One of the biggest Broadway success stories this year was the popularity of Heidi Schreck’s What the Constitution Means to Me, which transferred to Broadway’s Hayes Theater after hit off-Broadway runs in 2018 at New York Theatre Workshop and then the Greenwich House Theater. Perhaps the success of Schreck’s overtly political play on the Great White Way suggests an appetite for more plays dealing directly with American politics in the age of Trump. Even Tony Kushner couldn’t help but update his first play A Bright Room Called Day to include references to the current presidential administration for its recent off-Broadway revival at the Public Theater. Expect more such artistic forms of political resistance in 2020, on and off-Broadway, during what may well be the most crucial election year in a generation.

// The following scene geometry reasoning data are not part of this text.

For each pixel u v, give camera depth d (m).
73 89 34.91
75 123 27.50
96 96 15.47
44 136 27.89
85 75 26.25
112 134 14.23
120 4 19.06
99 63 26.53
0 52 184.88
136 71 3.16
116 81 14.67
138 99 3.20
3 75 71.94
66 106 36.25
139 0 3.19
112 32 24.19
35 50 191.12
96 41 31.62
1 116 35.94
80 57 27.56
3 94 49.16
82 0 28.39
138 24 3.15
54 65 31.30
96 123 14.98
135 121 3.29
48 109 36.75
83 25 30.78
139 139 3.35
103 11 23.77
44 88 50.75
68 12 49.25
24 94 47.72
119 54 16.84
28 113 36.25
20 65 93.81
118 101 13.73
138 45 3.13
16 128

Older Audiences Will Get More Variety in the Stories About Them
When Bess Wohl’s Broadway-bound play Grand Horizons debuted at Williamstown Theatre Festival this past summer, Wohl overheard some very telling ladies room talk: “Finally, a play for us that’s not about Alzheimer’s.” Grand Horizons — which tells the story of a couple deciding to divorce after 50 years of marriage — began its Broadway run December 23, and I predict other playwrights will catch onto this hunger within Broadway’s primary demographic and start exploring other sides of the Baby Boomer generation. And we can all get excited for that day to come — because great roles for older actors, means beautiful performances from theater legends.
MJ the Musical Will Be a Big Hit
I’ve previously written that the Broadway-bound Michael Jackson jukebox musical faced more of a threat from its creative process than from audience boycotts — that if Don’t Stop ‘Til You Get Enough ever made it to Broadway, it would immediately rake in millions in ticket sales. Well, now that the show (which has been rebranded MJ) has booked the Neil Simon Theatre and cast its leading man, it seems poised to become one of the big hits of 2020. Too many people have fond memories of Jackson’s music to be deterred by persistent allegations concerning the pop star’s history of sexual abuse (no matter how damning), and plenty of fans have raised doubts about the veracity of those claims. Should MJ do as well at the box office as I expect, it will offer further proof that what the Twitterati declares “canceled” is rarely ever purged from the actual culture.